## Aufgaben
(1) Prüfen Sie anhand der Medienmitteilung zur Strommarktöffnung, ob die Aussagen (a) bis (c) zutreffen, und begründen Sie jedes Ja oder Nein mit den entscheidenden Wörtern aus der Medienmitteilung als wörtlichem Zitat.
(a) Die RKGK fordert eine Lenkungsabgabe auf nichterneuerbaren Energieträgern.
(b) Sämtliche Kantone der RKGK halten das Modell des Entwurf-EMG für realistisch.
(c) Nach der Übergangsfrist soll die Abgabe die Staatsquote erhöhen.
(2) Schreiben Sie die Medienmitteilung zur Strommarktöffnung im Anschluss an ihren letzten Satz weiter.

## Ausgangstext
----
Medienorientierung vom 24. April 1998, 10.00 Uhr Hotel Marriott Zürich, Zürich Medienmitteilung
Lenkungsabgabe auf nichterneuerbaren Energieträgern als Eintrittspreis
in den offenen Strommarkt
Gemäss der Regierungskonferenz der
Gebirgskantone (RKGK) ist der Eintrittspreis in den offenen Strommarkt
über eine Lenkungsabgabe auf nicht erneuerbaren Energieträgern zu
bezahlen. Die Mittel der Abgabe sollen während einer Übergangsfrist zur
Finanzierung der nichtamortisierbaren Investitionen sowie zur Förderung
der erneuerbaren Energien verwendet werden. Nach Ablauf der
Übergangsfrist ist die Abgabe staatsquotenneutral
auszugestalten.
Der Wechsel des Marktsystems hat seinen
Preis
Die Strommarktöffnung wird anerkanntermassen unerwünschte
finanzielle und umweltmässige Konsequenzen nach sich ziehen, sofern die
Umstellung des Marktsystems nicht mit entsprechenden Leitplanken
versehen wird. Die wichtigsten Stichworte lauten: "Nichtamortisierbare
Investitionen" (NAI) sowie "Öko-Dumping". Als wichtigste Massnahme zur
Verminderung der negativen Folgen fordert die RKGK die Einführung einer
Lenkungsabgabe auf nichterneuerbaren Energieträgern. Zugleich soll die
Finanzierung von NAI an strenge Kriterien geknüpft werden. Vorgeschlagen
wird eine Verpfändungs- und Rückzahlungspflicht.
Gewählter
Lösungsansatz zu unsicher
Der Entwurf für ein
Elektrizitätsmarktgesetz (Entwurf-EMG) versucht das Problem der NAI mit
zwei Massnahmen zu lösen. Zum einen mit einer schrittweisen
Marktöffnung. Die unvermeidbaren NAI sollen sodann von der
Elektrizitätswirtschaft über einen Zuschlag auf dem Stromtransport
finanziert werden. Die RKGK erachtet dieses Modell - mit Ausnahme des
Kantons Nidwalden - aber aus folgenden Gründen für wenig
realistisch:
1. Wer die NAI mit einer verzögerten Öffnung des Marktes
auffangen will, unterschätzt die Marktkräfte. Eine Mehrheit der
EU-Mitgliedstaaten wird eine deutlich höhere als die minimal von der EU
vorgeschriebenen Marktöffnungsquoten anstreben. Damit gerät die
schweizerische Elektrizitätswirtschaft unter Zugzwang. Will sie nämlich
in den interessanten ausländischen Märkten Fuss fassen, muss die Schweiz
ihren Markt aus Gründen der Reziprozität ebenfalls rasch öffnen. Die
schrittweise Öffnung läuft zudem Gefahr, im inländischen Markt durch den
Bau neuer Gaskombikraftwerke sowie neuer Wärme-Kraft-Kopplungsanlagen
unterlaufen zu werden. Statt Überkapazitäten abzubauen, werden so
zusätzliche geschaffen, was die energie- und umweltpolitischen Probleme
verschärft.
----
## Bereitgestelltes Material
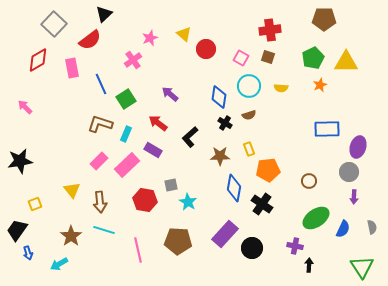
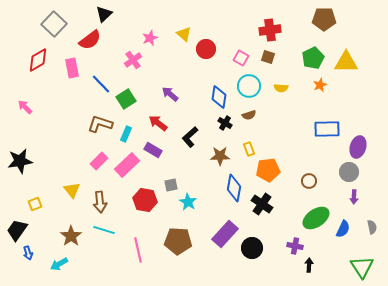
blue line at (101, 84): rotated 20 degrees counterclockwise
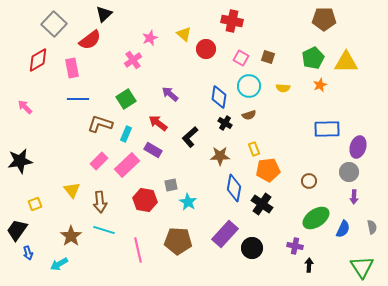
----
## Lösungen
(1)
(a) Ja: „fordert die RKGK die Einführung einer Lenkungsabgabe auf nichterneuerbaren Energieträgern“
(b) Nein: „mit Ausnahme des Kantons Nidwalden - aber aus folgenden Gründen für wenig realistisch“
(c) Nein: „Nach Ablauf der Übergangsfrist ist die Abgabe staatsquotenneutral auszugestalten.“

(2)
2. Das im Entwurf-EMG vorgesehene NAI-Modell baut auf
die Freiwilligkeit der Elektrizitätsbranche. Es wird den einzelnen
Elektrizitätsverteil- und versorgungsunternehmungen (EVU) überlassen,
einen Zuschlag auf dem Preis für die Lieferung von Elektrizität zu
erheben. Den NAI-Zuschlag einem geografisch bestimmten
(Versorgungs-)Gebiet anzulasten ist sachlich unhaltbar, weshalb dies zu
unhaltbaren Rechtsungleichheiten führen würde. Folglich kann höchstens
eine Lösung in Frage kommen, bei welchen sämtliche Endverbraucher in der
Schweiz gleichmässig mit einem NAI-Zuschlag belastet werden. Aufgrund
der doch sehr unterschiedlichen Interessenlage in der
Elektrizitätsbranche hegen wir jedoch ernsthafte Zweifel an der für die
Erhebung eines gesamtschweizerischen Zuschlages zwingend notwendigen
Solidarität.
Die Lenkungsabgabe als das zuverlässigere
Instrument
Mit einer Lenkungsabgabe auf nichterneuerbaren
Energieträgern werden die NAI verkleinert und gleichzeitig verfügt man
über ein zuverlässiges Instrument um die unvermeidbaren NAI zu
finanzieren. Weiter dienen die geäufneten Mittel auch zur Förderung der
erneuerbaren Energien. Bei einer Abgabe von 0,6 Rp./kWh resultiert bei
einer stufenweisen Erhöhung in den ersten vier Jahren, nach zwölf Jahren
ein Gesamtbetrag von zehn Milliarden Franken. Dieser Betrag wird während
der Übergangsfrist von zwölf Jahren je hälftig (0,3 Rp./kWh) zur
Abgeltung von NAI und zur Förderung der erneuerbaren Energieträger
Wasserkraft, Sonnenenergie, Holz, andere Biomasse etc. sowie zur
Förderung der Energieeffizienz verwendet. Nach Abschluss der
Übergangsfrist soll die gesamte Lenkungsabgabe zur Senkung der
Lohnnebenkosten direkt an die Bevölkerung und Wirtschaft zurückfliessen.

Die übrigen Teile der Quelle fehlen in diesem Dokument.